Everything a costly high-level panel appointed by the Department of Environmental Affairs is tasked to find out about wildlife is already known... so what’s going on?

Millions of rand are being spent by the Minister of Environment, Barbara Creecy, on a high-level panel to advise her on issues regarding lions, elephants, rhinos and leopards. But the scientific advice she’s requesting already exists.

Creecy is an intelligent, competent minister able to do her homework. So why is she ignoring this and wasting taxpayers’ money on an apparently superfluous exercise? Is the panel simply to inform her in her new position, or was it created to get the answers wanted by those pushing for the commercialisation of wildlife? If so, who are they?

It seems necessary to ask whether the minister is being held to ransom by the wildlife industry or by members of her department? If they’re members of her department, then her staff needs an urgent shakeup. If the initiative is hers, then we have a bias problem. Here’s why.

Terms of reference for the panel were belatedly released on 22 April, months after its formation and then only to those NGOs requesting extension of time to make submissions. They’re so restrictively worded that they predetermine an outcome being pushed by only the wildlife trade and hunting fraternity.

The criteria for panel members required that they have “experience in sustainable utilisation” – essentially in the “use” and not conservation or welfare of wild animals. This calls into question any semblance of impartiality and clearly indicates the direction the panel is expected to follow.

In her selection of the Committee of Inquiry into a Possible Trade in Rhino Horn in 2015, even the previous environmental minister, Edna Molewa, (an avowed proponent of sustainable use) and Creecy’s predecessor, never created such a blatantly biased panel.

There’s an admirable number of traditional leaders on the panel, but not a single mention of community issues in the terms of reference.

What are they there for? Simply to give legitimacy to the decisions of a panel focused on the narrow interests of a group of affluent breeders, traders and hunters?

It’s necessary to inquire if Creecy is knowingly party to developments that would rip SA’s already tattered conservation reputation even further through her department’s continued support of canned lion breeding and its attempts to reopen ivory trade and restart the elephant culling debate. Because this is precisely the door opened by the new terms of reference and composition of the panel.
——————
### Brief 1:
Please reproduce the passage of the article on the minister's wildlife panel that opens with the words containing "Millions of rand" and closes with "requesting already exists.".
### Brief 2:
According to the article on the minister's wildlife panel, what experience were panel members required to have?
### Brief 3:
Continue the article on the minister's wildlife panel from its final sentence.

### Entries supplied:
——————
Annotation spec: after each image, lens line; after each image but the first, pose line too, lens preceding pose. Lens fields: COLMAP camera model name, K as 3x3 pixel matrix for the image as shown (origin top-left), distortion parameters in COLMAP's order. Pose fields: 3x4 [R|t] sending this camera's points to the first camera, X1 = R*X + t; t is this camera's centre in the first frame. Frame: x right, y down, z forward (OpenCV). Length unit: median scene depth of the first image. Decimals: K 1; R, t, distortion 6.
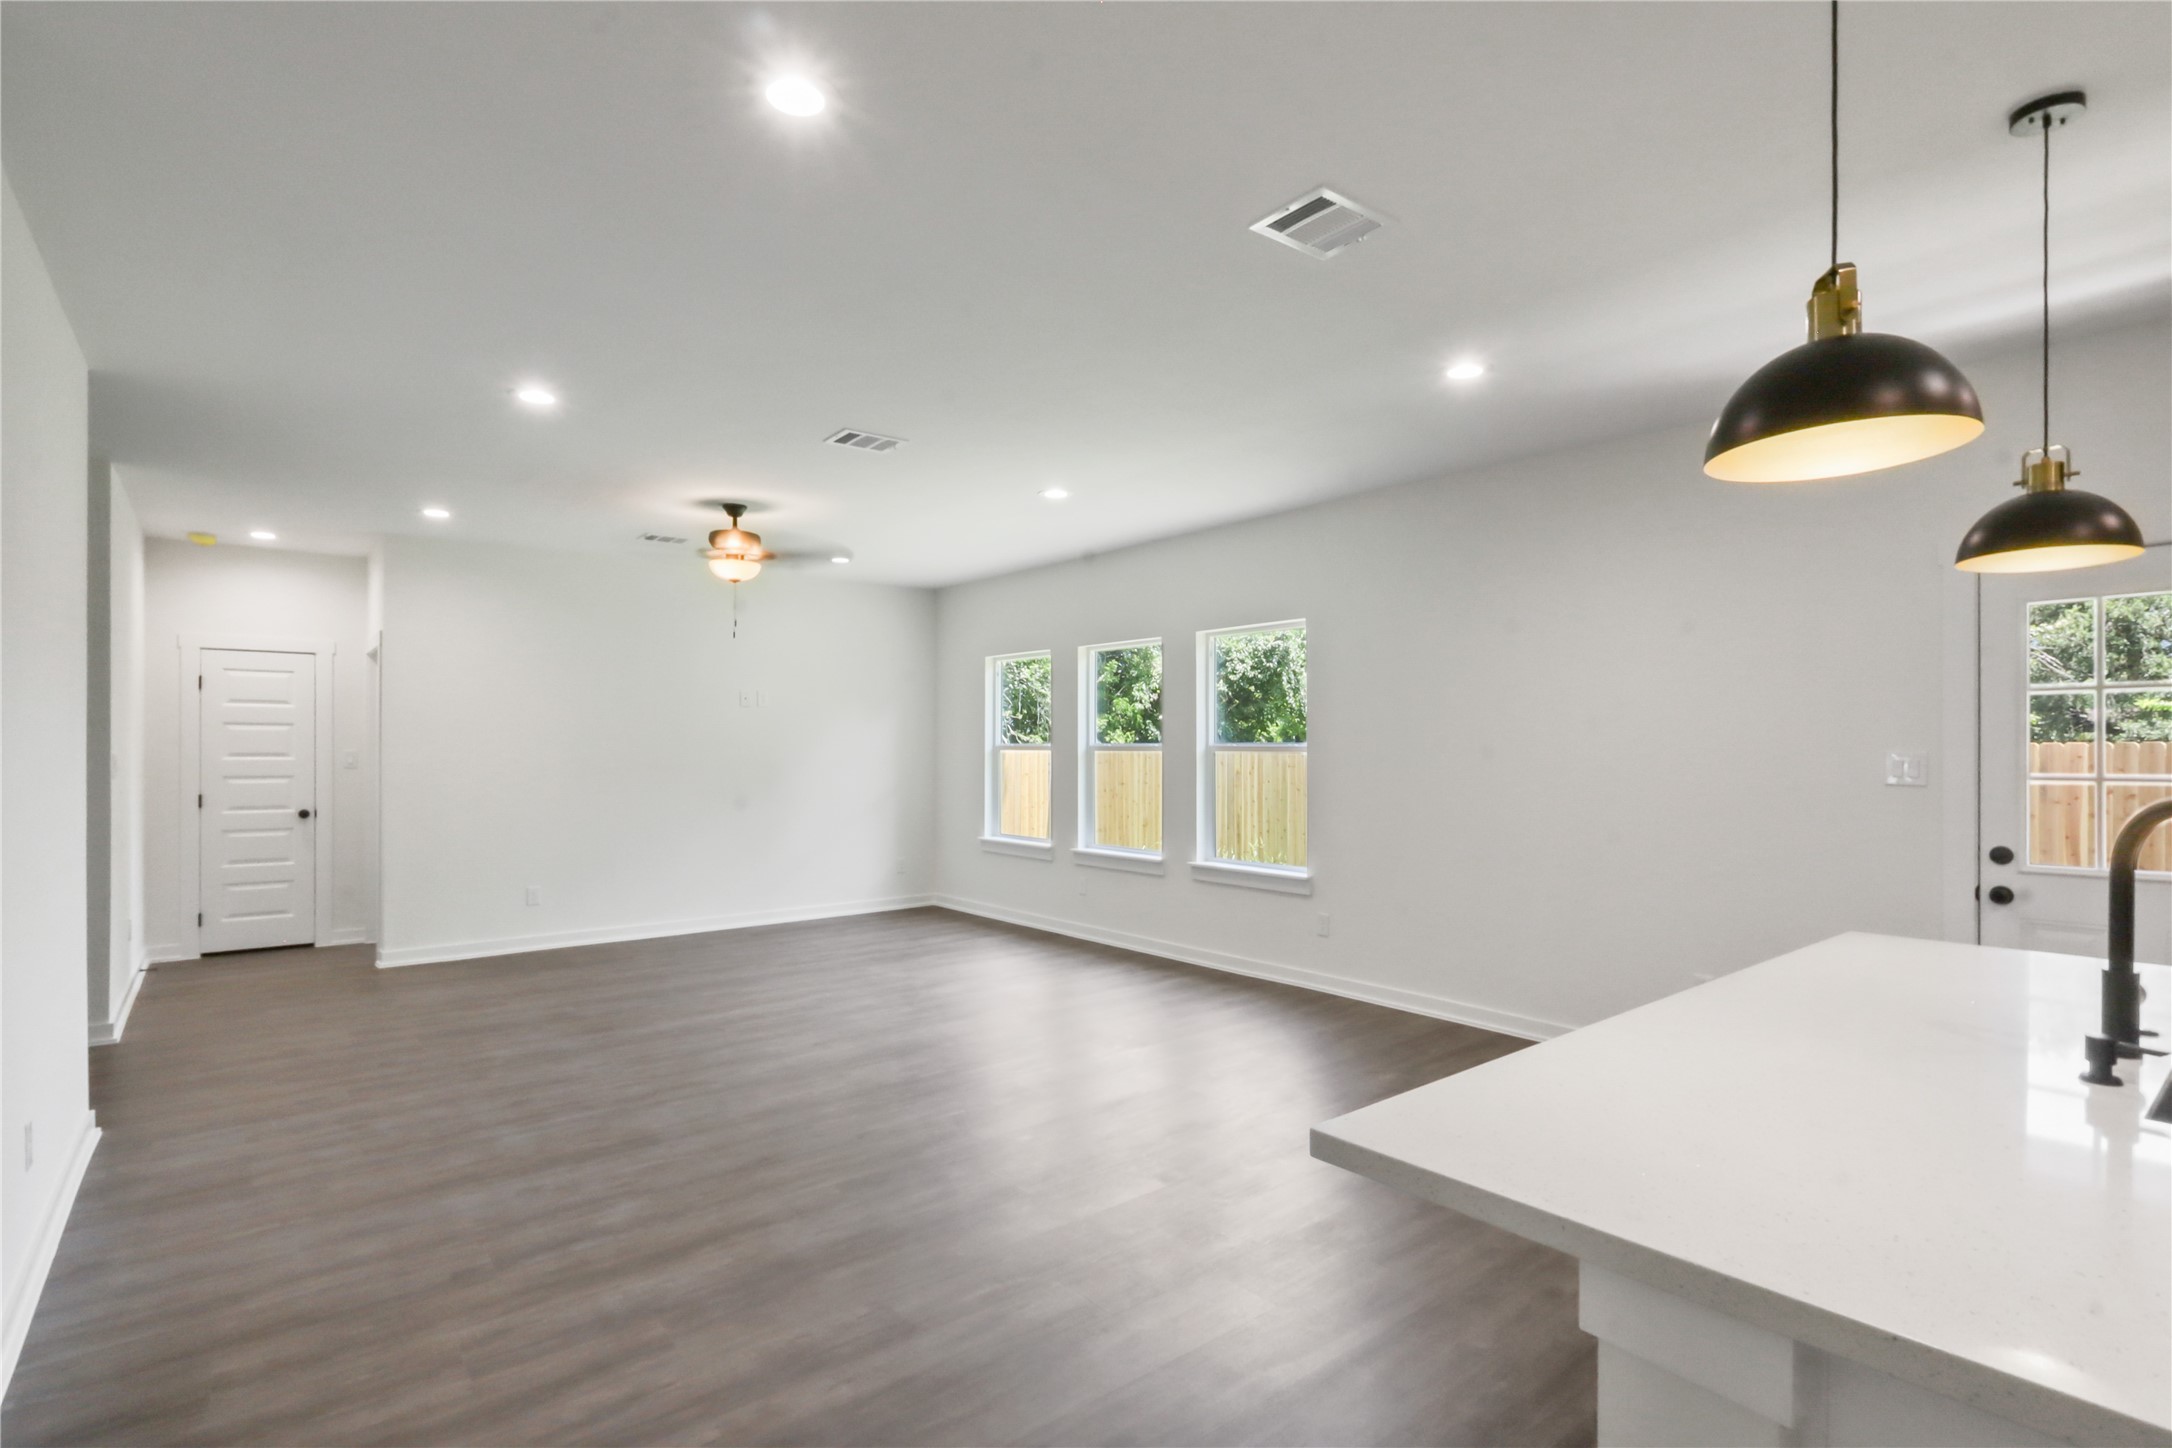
lens RADIAL K [[1050.6, 0, 1104.3], [0, 1050.6, 750.8], [0, 0, 1]] dist [-0.000385, 0.000204]
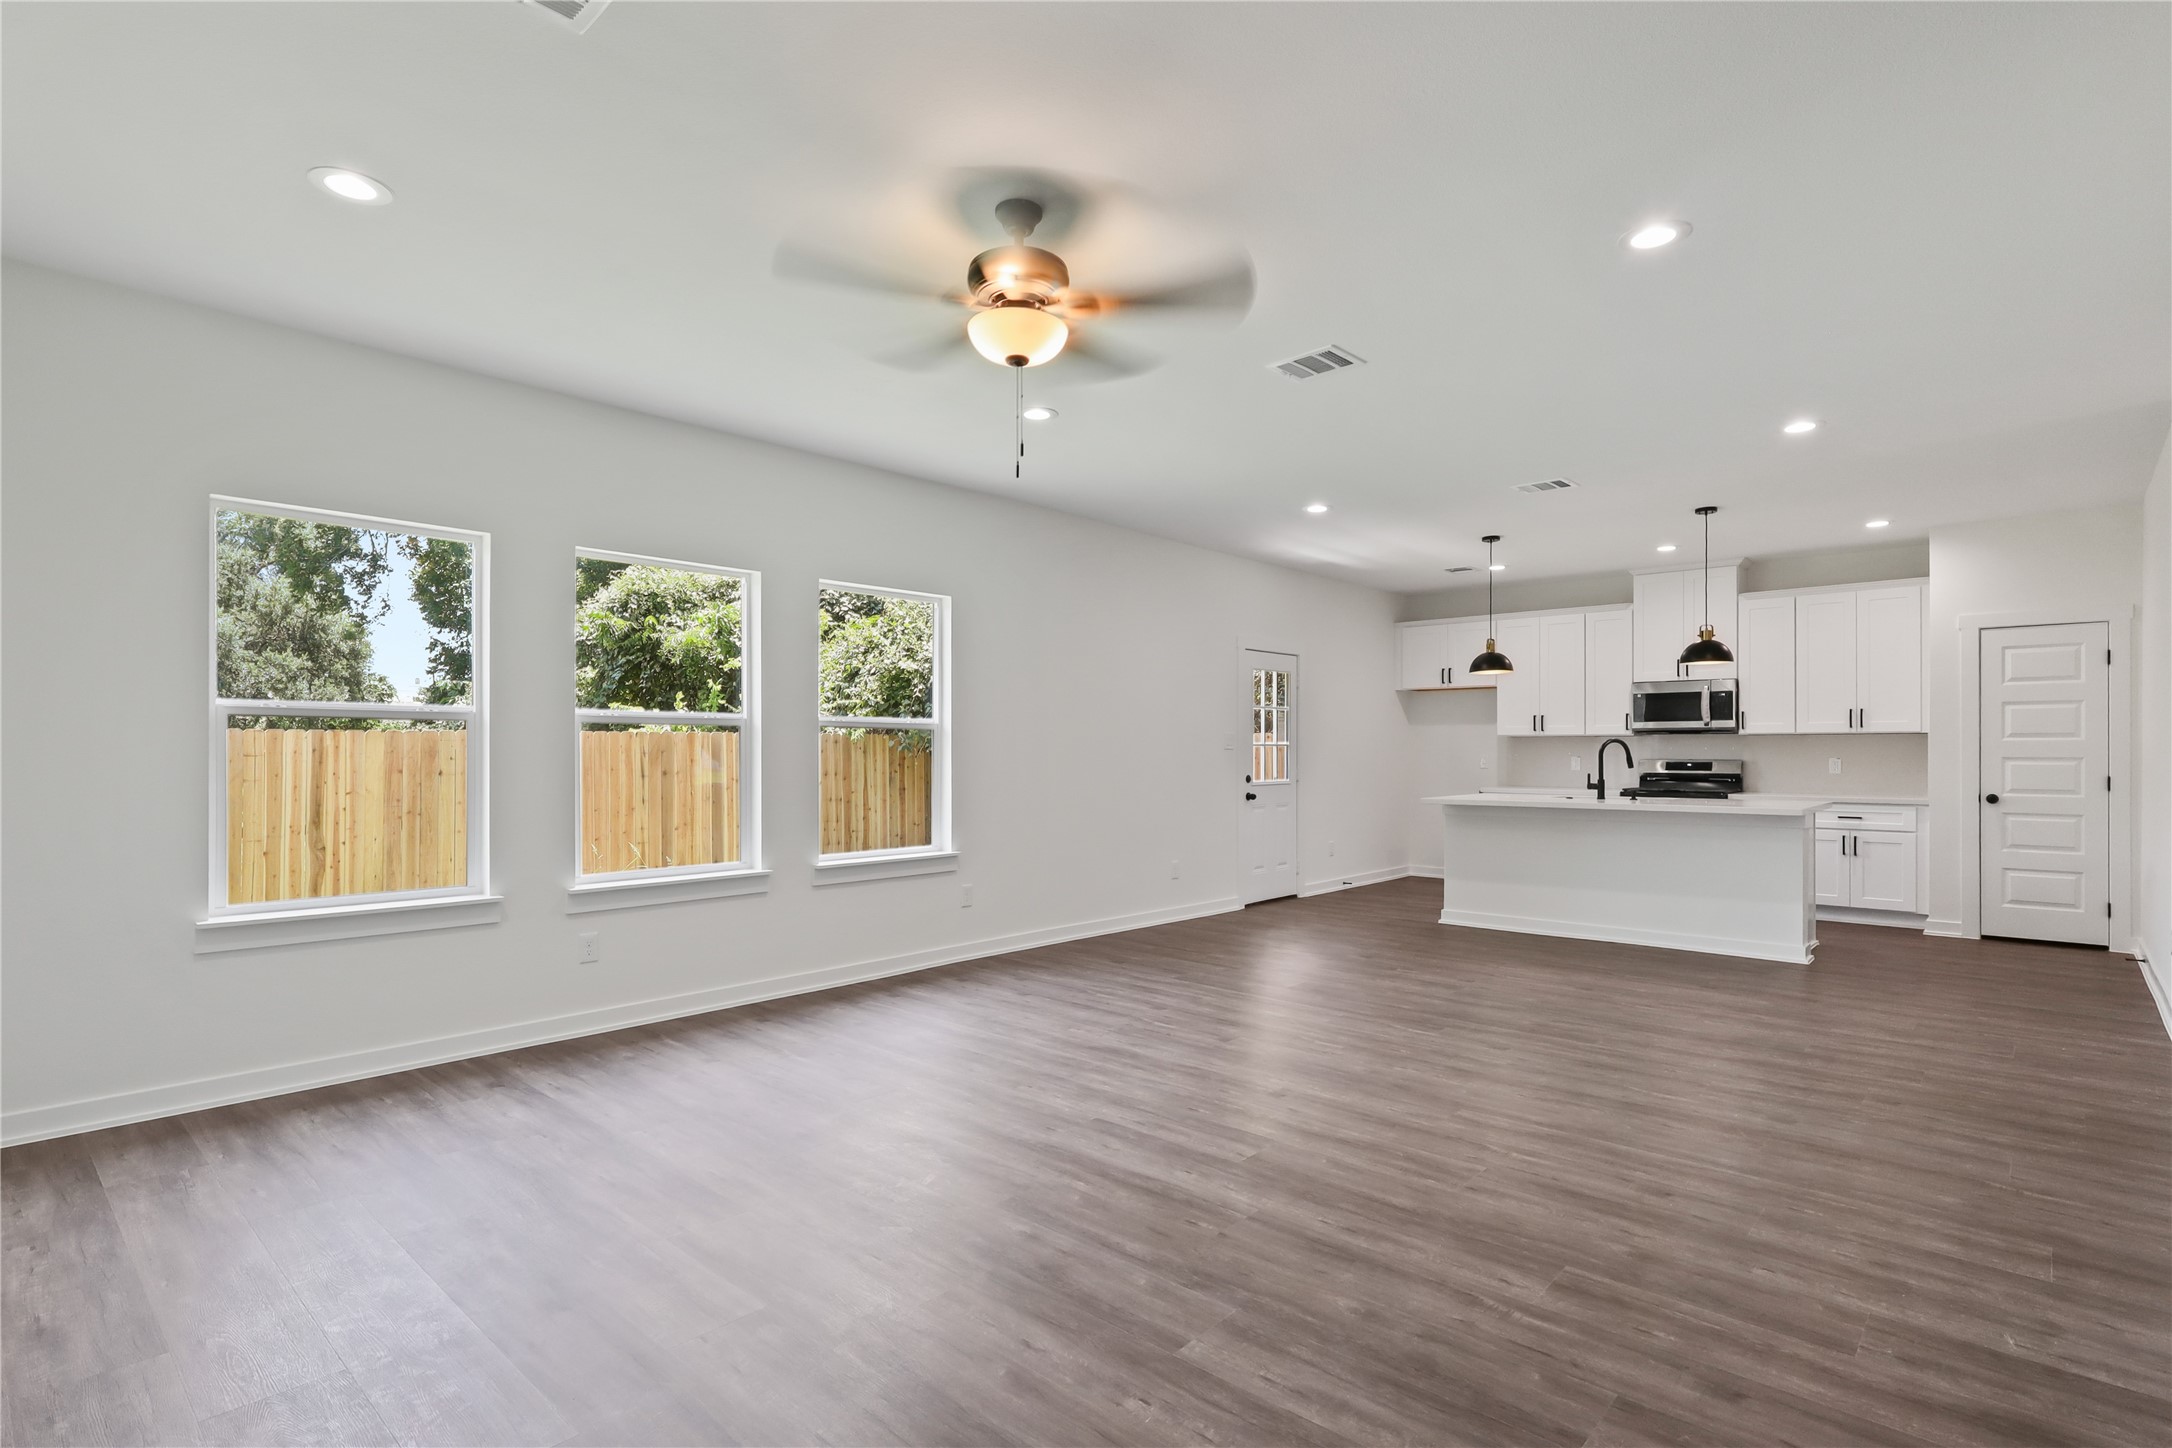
lens RADIAL K [[1050.6, 0, 1104.3], [0, 1050.6, 750.8], [0, 0, 1]] dist [-0.000385, 0.000204]
pose [[-0.148723, 0.000097, 0.988879, -1.325444], [0.004141, 0.999991, 0.000525, 0.035958], [-0.988870, 0.004173, -0.148722, 1.624853]]
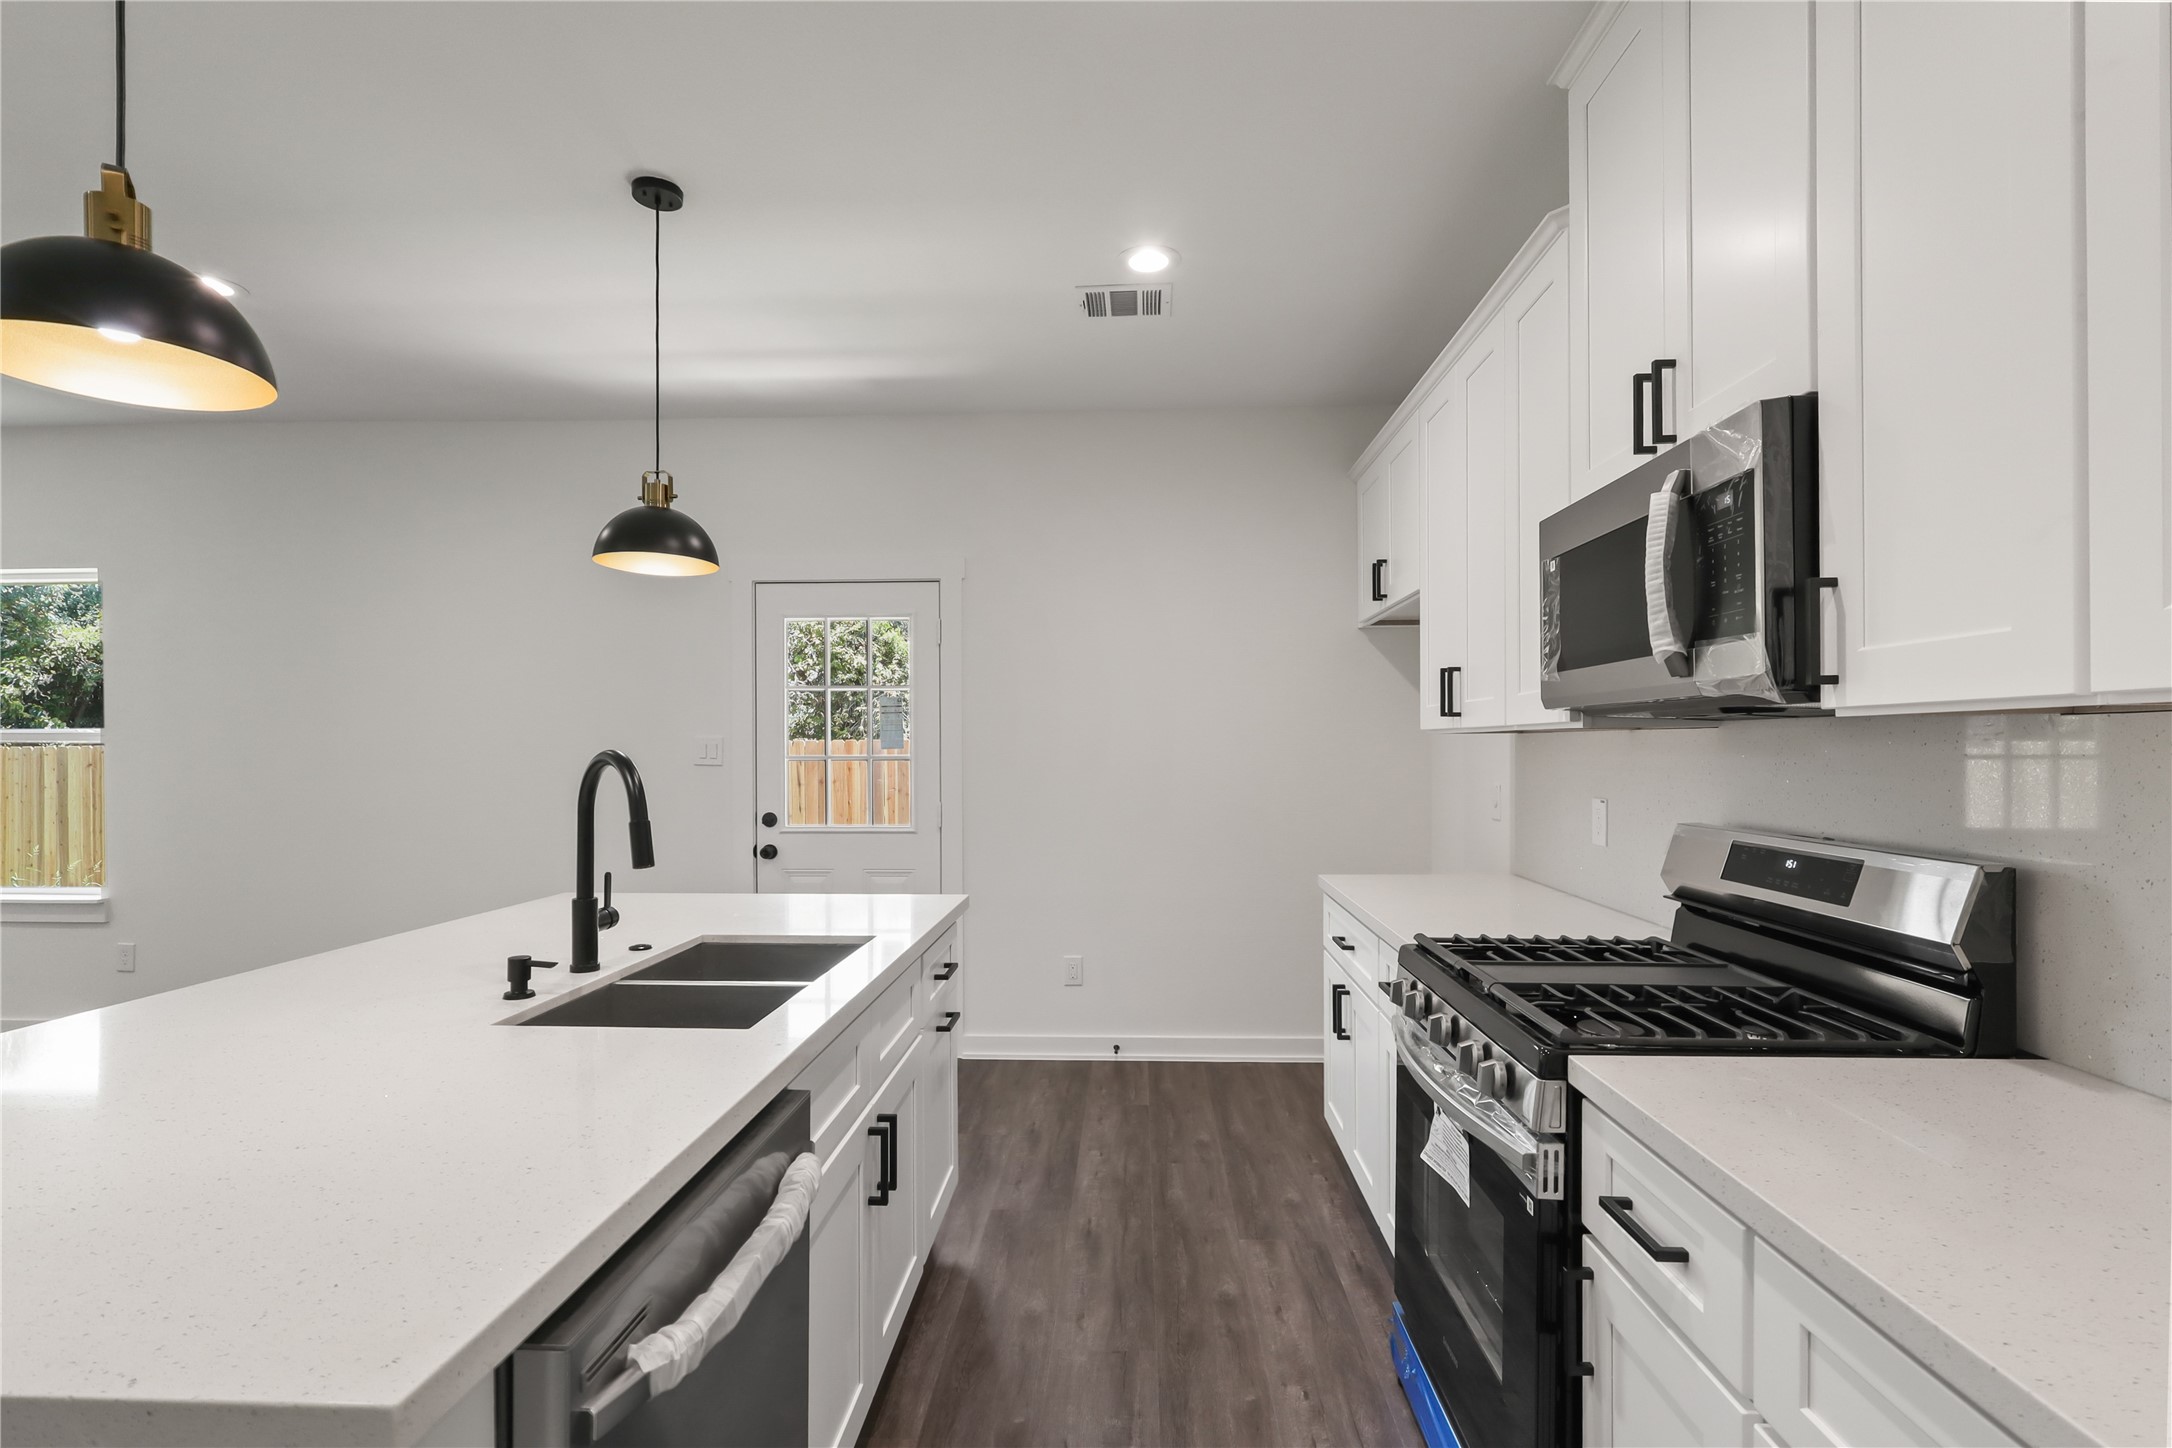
lens RADIAL K [[1002.5, 0, 1088.7], [0, 1002.5, 727.8], [0, 0, 1]] dist [-0.000618, -0.000030]
pose [[0.671250, 0.016741, 0.741042, 0.222220], [0.001702, 0.999707, -0.024126, 0.019824], [-0.741229, 0.017455, 0.671026, -0.078592]]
——————
### Result 1:
Millions of rand are being spent by the Minister of Environment, Barbara Creecy, on a high-level panel to advise her on issues regarding lions, elephants, rhinos and leopards. But the scientific advice she’s requesting already exists.

### Result 2:
They were required to have "experience in sustainable utilisation."

### Result 3:
Culling of elephants risks massive international opprobrium – witness the storm raised by Botswana’s opening of elephant hunting and the suggestion that culled elephants could be used for pet food. Are her advisers not aware of this?

So what do the panel’s terms of reference say?

Elephants

The terms expect the panel of experts to assess and provide policy positions on elephants, yet of 25 members it has only two elephant experts – Rob Slotow and Karen Trendler. Requirements include debate and direction on:

  • Keeping of elephants in captivity.
  • Hunting of elephants: “Should hunting of elephants be permissible and what are the legal requirements and conditions for such?”
  • Population management, including culling, contraceptives and inter-country translocations.
  • Trade in elephant ivory, including “mechanisms of the trade, determination of the quota”.
  • Ivory stockpiling: “What is the value for keeping ivory stockpiles to conservation?”
  • How the variety of management practices like captive keeping, and trading in elephant ivory contribute value to conservation.

But wait! We’ve been through all this before. In 2007, at the invitation of the then minister of environmental affairs, it took around 70 experts to produce a 620-page book covering all these aspects, which led to the norms and standards. Has the current minister read this? She certainly should before starting the process all over again.

It gets worse. For an indecently long time, the minister has had on her desk for signature The National Norms and Standards for the Management of Elephants in South Africa, which are the result of three years’ work by not only DEFF but also all interested parties. These norms and standards are excellent and answer most of the questions posed in the panel’s new terms of reference.

So why doesn’t she just sign that document? Is she seeking to circumvent yet another scientific process? Why?

In addition, DEFF is currently in the process of preparing a National Elephant Plan with input from stakeholders and following due process which should answer any questions not covered in the norms and standards.

The 2007 revised norms and standards specifically exclude the capture of elephants from the wild to prevent new elephants being added to the existing captive population. CITES regulations also preclude trade in live elephants.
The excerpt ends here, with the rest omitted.